I was born in '69, missed the mass introduction of color TV by a couple of years. (We had a color TV in our house, but we also had a smaller black & white TV kicking around that still got used occasionally.)
What this thread makes me remember is the little “teaser” tag that could still be seen on syndicated re-runs in the 70s. Shows from the mid 60s would often make a point of boasting how they were filmed in color. For example, “Bewitched” would start with a brief shot of Elizabeth Montgomery gushing 'Coming up next is the story of a witch and her mortal husband - IN FULL COLOR!" And then the show would start. That quasi-iconic shot of The Brady Bunch (sans cousin Oliver) descending the staircase was originally a bumper that read “the Brady Bunch - in color!”
Eventually by the late 70s, the companies syndicating the shows would just remove those little bumpers. But they stick out in my memory for some odd reason.
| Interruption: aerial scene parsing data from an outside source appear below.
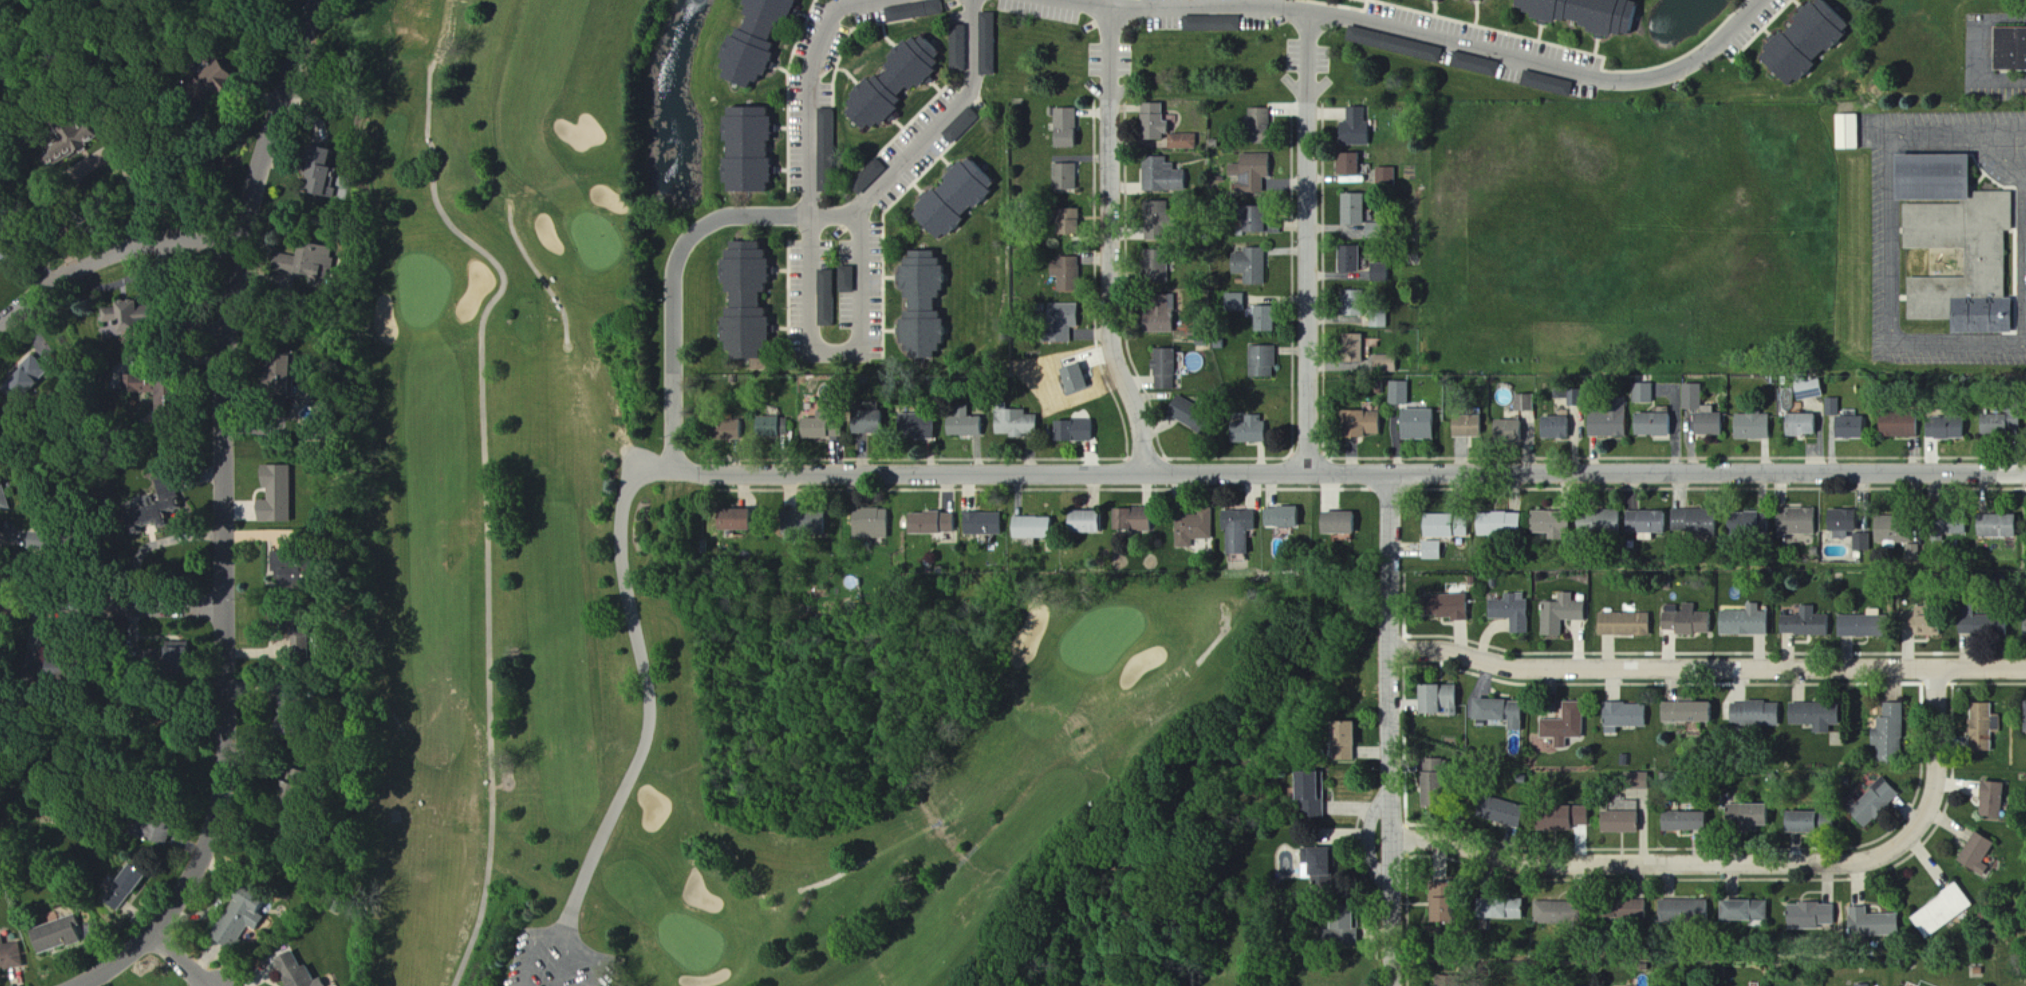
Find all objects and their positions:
building: (918, 11)
building: (1593, 14)
building: (1215, 24)
road: (1425, 37)
building: (764, 42)
building: (1810, 43)
building: (990, 45)
building: (1398, 45)
building: (2009, 49)
building: (962, 50)
building: (1479, 65)
building: (227, 77)
road: (2001, 79)
building: (901, 84)
building: (1550, 85)
building: (1264, 121)
building: (1158, 124)
building: (965, 126)
building: (1360, 128)
building: (1070, 129)
road: (2000, 129)
building: (1845, 131)
road: (926, 132)
building: (1186, 143)
building: (756, 151)
building: (830, 151)
road: (811, 153)
building: (1354, 165)
building: (1256, 173)
road: (134, 177)
building: (1166, 177)
building: (1390, 178)
building: (1068, 179)
building: (327, 181)
road: (69, 195)
building: (962, 200)
building: (1359, 211)
building: (1166, 222)
building: (1074, 223)
building: (1267, 223)
building: (1380, 232)
road: (1891, 232)
building: (1964, 236)
road: (1309, 243)
road: (1111, 245)
road: (115, 251)
road: (32, 252)
building: (1355, 260)
building: (318, 262)
building: (1161, 264)
building: (1254, 267)
building: (1384, 273)
building: (1070, 274)
building: (849, 280)
road: (675, 289)
building: (829, 299)
building: (754, 302)
road: (862, 302)
building: (1357, 302)
building: (1240, 303)
building: (930, 307)
building: (137, 316)
building: (1169, 318)
building: (1269, 320)
building: (1067, 321)
building: (1382, 321)
building: (1357, 346)
building: (1266, 363)
building: (1389, 363)
building: (299, 370)
building: (1171, 370)
building: (35, 379)
building: (1080, 381)
building: (1807, 389)
building: (1642, 393)
building: (1403, 394)
building: (1528, 404)
building: (175, 405)
building: (1833, 407)
building: (1700, 411)
building: (1199, 418)
building: (1367, 424)
building: (1606, 424)
building: (1652, 424)
building: (1800, 424)
building: (1996, 424)
building: (880, 425)
building: (1021, 425)
building: (1424, 425)
building: (1895, 425)
building: (970, 426)
building: (1751, 426)
building: (923, 427)
building: (1554, 427)
building: (1851, 427)
building: (778, 428)
building: (828, 428)
building: (1473, 428)
building: (1944, 428)
building: (735, 431)
building: (1514, 431)
building: (1079, 432)
building: (1253, 435)
road: (1351, 474)
building: (173, 494)
building: (283, 496)
building: (3, 497)
road: (236, 518)
building: (1288, 519)
building: (1841, 520)
building: (1138, 521)
building: (1645, 521)
building: (1795, 521)
building: (744, 522)
building: (1597, 522)
building: (1693, 522)
building: (1547, 523)
building: (1745, 523)
building: (168, 524)
building: (937, 524)
building: (1092, 524)
building: (1495, 524)
building: (875, 525)
building: (988, 525)
building: (1347, 525)
building: (818, 526)
building: (1950, 526)
building: (1994, 526)
building: (1447, 527)
building: (1037, 529)
building: (1890, 529)
building: (1197, 530)
building: (1244, 531)
building: (1862, 542)
building: (53, 544)
building: (1436, 551)
building: (301, 574)
park: (648, 585)
road: (115, 605)
building: (1445, 607)
building: (1511, 612)
building: (1560, 614)
building: (294, 618)
building: (1686, 620)
building: (1744, 621)
building: (1804, 623)
building: (1623, 624)
building: (1983, 625)
building: (2023, 625)
building: (1857, 626)
building: (307, 654)
building: (186, 657)
road: (1708, 668)
building: (77, 671)
road: (650, 698)
building: (1437, 698)
building: (296, 708)
building: (1499, 712)
building: (1685, 712)
building: (1754, 713)
building: (1623, 715)
building: (1813, 716)
building: (2023, 716)
building: (1564, 725)
building: (1981, 726)
road: (1391, 730)
building: (1888, 732)
building: (1341, 741)
building: (1433, 764)
building: (1429, 787)
building: (1989, 800)
building: (1872, 803)
building: (1506, 813)
building: (1582, 816)
building: (1552, 818)
building: (1680, 821)
building: (1619, 822)
building: (1797, 822)
building: (163, 832)
building: (1974, 854)
road: (1740, 862)
building: (1315, 864)
building: (132, 887)
building: (1436, 902)
building: (1501, 909)
building: (1630, 911)
building: (1682, 911)
building: (1741, 911)
building: (1940, 911)
building: (1554, 913)
building: (1808, 915)
building: (245, 918)
building: (1869, 923)
building: (62, 935)
road: (535, 948)
building: (11, 955)
road: (597, 959)
road: (184, 960)
road: (566, 965)
building: (302, 973)
building: (1862, 985)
Ours would have been around the same time. I just remember us getting one of those big furniture-like Zenith consoles, and being very excited because Creature of the Black Lagoon in 3D was going to be showing shortly after we purchased our set. I also remember being very disappointed with the 3D, and the only thing I remember actually sticking out at all was a fish from some underwater scene.
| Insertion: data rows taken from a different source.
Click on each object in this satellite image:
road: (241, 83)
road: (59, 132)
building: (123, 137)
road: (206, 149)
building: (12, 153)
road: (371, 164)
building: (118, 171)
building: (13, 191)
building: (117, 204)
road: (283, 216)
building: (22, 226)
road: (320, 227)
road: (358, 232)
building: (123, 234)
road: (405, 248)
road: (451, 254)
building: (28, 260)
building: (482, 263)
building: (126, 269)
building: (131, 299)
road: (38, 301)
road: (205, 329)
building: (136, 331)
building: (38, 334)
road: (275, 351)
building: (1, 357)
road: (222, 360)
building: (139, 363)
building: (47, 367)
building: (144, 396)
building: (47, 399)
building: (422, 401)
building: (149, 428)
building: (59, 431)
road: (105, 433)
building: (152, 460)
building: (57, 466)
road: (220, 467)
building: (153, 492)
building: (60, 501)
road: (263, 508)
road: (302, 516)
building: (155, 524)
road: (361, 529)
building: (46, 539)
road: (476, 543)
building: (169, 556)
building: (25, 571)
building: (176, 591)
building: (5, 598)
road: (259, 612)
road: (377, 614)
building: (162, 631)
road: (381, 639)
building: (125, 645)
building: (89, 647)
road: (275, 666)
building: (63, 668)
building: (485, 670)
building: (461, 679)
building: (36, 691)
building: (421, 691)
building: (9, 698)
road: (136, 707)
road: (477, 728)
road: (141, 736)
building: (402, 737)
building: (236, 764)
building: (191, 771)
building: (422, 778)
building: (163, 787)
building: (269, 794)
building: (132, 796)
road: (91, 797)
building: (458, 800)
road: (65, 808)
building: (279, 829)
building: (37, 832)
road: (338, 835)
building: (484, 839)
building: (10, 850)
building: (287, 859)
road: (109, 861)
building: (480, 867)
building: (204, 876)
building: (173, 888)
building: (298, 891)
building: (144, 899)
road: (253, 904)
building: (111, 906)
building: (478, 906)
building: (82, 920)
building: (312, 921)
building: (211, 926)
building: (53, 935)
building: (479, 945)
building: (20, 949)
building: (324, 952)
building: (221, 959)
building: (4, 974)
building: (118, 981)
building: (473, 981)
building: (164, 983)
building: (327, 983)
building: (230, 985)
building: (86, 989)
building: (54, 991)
I was 6 years old in 1960 when I won a color TV! The Ruth Lyons 50/50 Club show on WLW-TV in Cincinnati had basically a lottery for a charity. If you sent in money, you had a chance to get your name drawn out of a hopper. Then she called you live on the show and you had to answer a question to fulfill some legal requirement. My Mom put my name on a donation and I had to answer the question. While I don’t remember the question, it was easy enough for a 6 YO to answer correctly. Still I think that Ruth was impressed that a 6 YO got it right. I may have been the youngest contestant up to that time.
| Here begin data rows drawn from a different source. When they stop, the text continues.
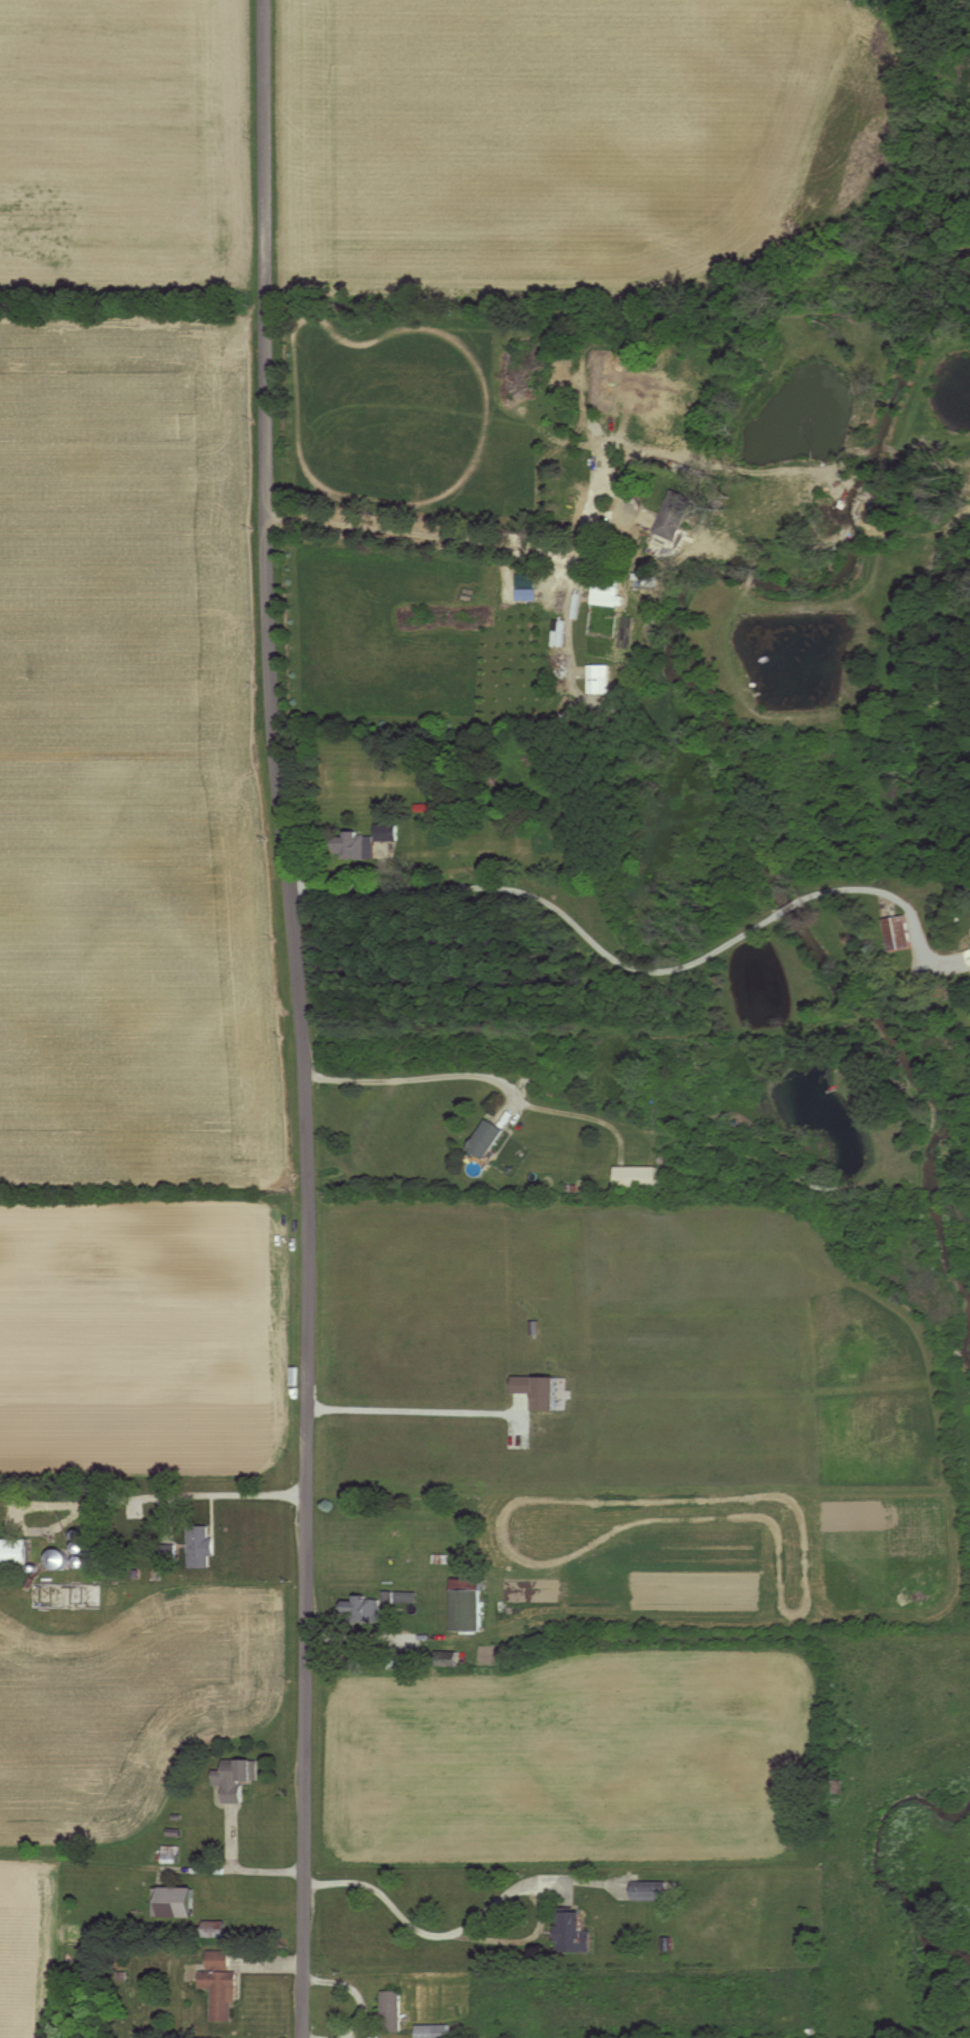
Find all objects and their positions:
building: (675, 516)
road: (458, 538)
building: (606, 585)
building: (598, 679)
building: (362, 842)
road: (426, 869)
building: (897, 933)
building: (968, 956)
road: (636, 968)
road: (300, 1018)
road: (416, 1075)
building: (487, 1140)
building: (635, 1178)
building: (533, 1327)
building: (538, 1390)
road: (411, 1409)
road: (150, 1496)
road: (165, 1518)
building: (79, 1535)
building: (199, 1545)
building: (80, 1547)
building: (14, 1552)
building: (166, 1552)
building: (58, 1559)
building: (80, 1562)
building: (34, 1568)
road: (13, 1594)
building: (466, 1606)
building: (360, 1610)
building: (446, 1659)
building: (235, 1776)
building: (170, 1855)
road: (238, 1869)
building: (650, 1893)
building: (174, 1900)
building: (573, 1932)
building: (73, 1935)
road: (477, 1937)
crop: (26, 1950)
building: (220, 1987)
building: (390, 2011)
building: (431, 2031)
I believe that it was a 19" TV and the cabinet was much larger than the screen. As the years went by, I use to take the various tubes up to the local drug store to check them on a machine and buy new tubes when they failed.
My father put a motor device on our outside antenna so that you could point the antenna towards the TV towers to get the best reception.
In 1960 Cincy had 5 television stations. Two of them were PBS (or whatever they called them back then) and the rest were the Big 3 networks. Later came WXIX (channel 19) which was an independent station that played all kinds of weird stuff. My favorite.
I have vague memories of Hazel. (Not looking it up). I remember that she was a maid with red hair in the Baxter house and that during the opening sequence there was a kid in a tree throwing white pieces of paper down so that it looked like snow. I probably saw it in syndication.
The first season of Hazel was broadcast in black and white, except for one episode in which Hazel bought a color TV. Hazel was on NBC, which was owned by RCA, which invented the color TV system approved by the FCC and was a major color TV manufacturer. It switched to color in the second season and remained that way for the remainder of its run, which included the final season on CBS.
This commercial is what I always think of when I hear the phrase “color TV.” It must be from 1963, as I associate it with watching TV in the aftermath of the Kennedy assassination. It would be years before my own family had color, though.
My father sold TVs, so we got ours in the late 50s. But we couldn’t get NBC, so there were few color programs. However, the cartoons looked great; my father used to show them when demonstrating a set (since skin tones were difficult to adjust).
I bought my first color tv in about 1982, my parents did not own a TV at that time after their old Black and white had given up. I gave up my little portable that I saved up for only when everything went digital. My folks now have 4 tv’s and I have none (that work).
I went with friends to see the Wizard of Oz at a theatre in the 90’s and was shocked that part was in color.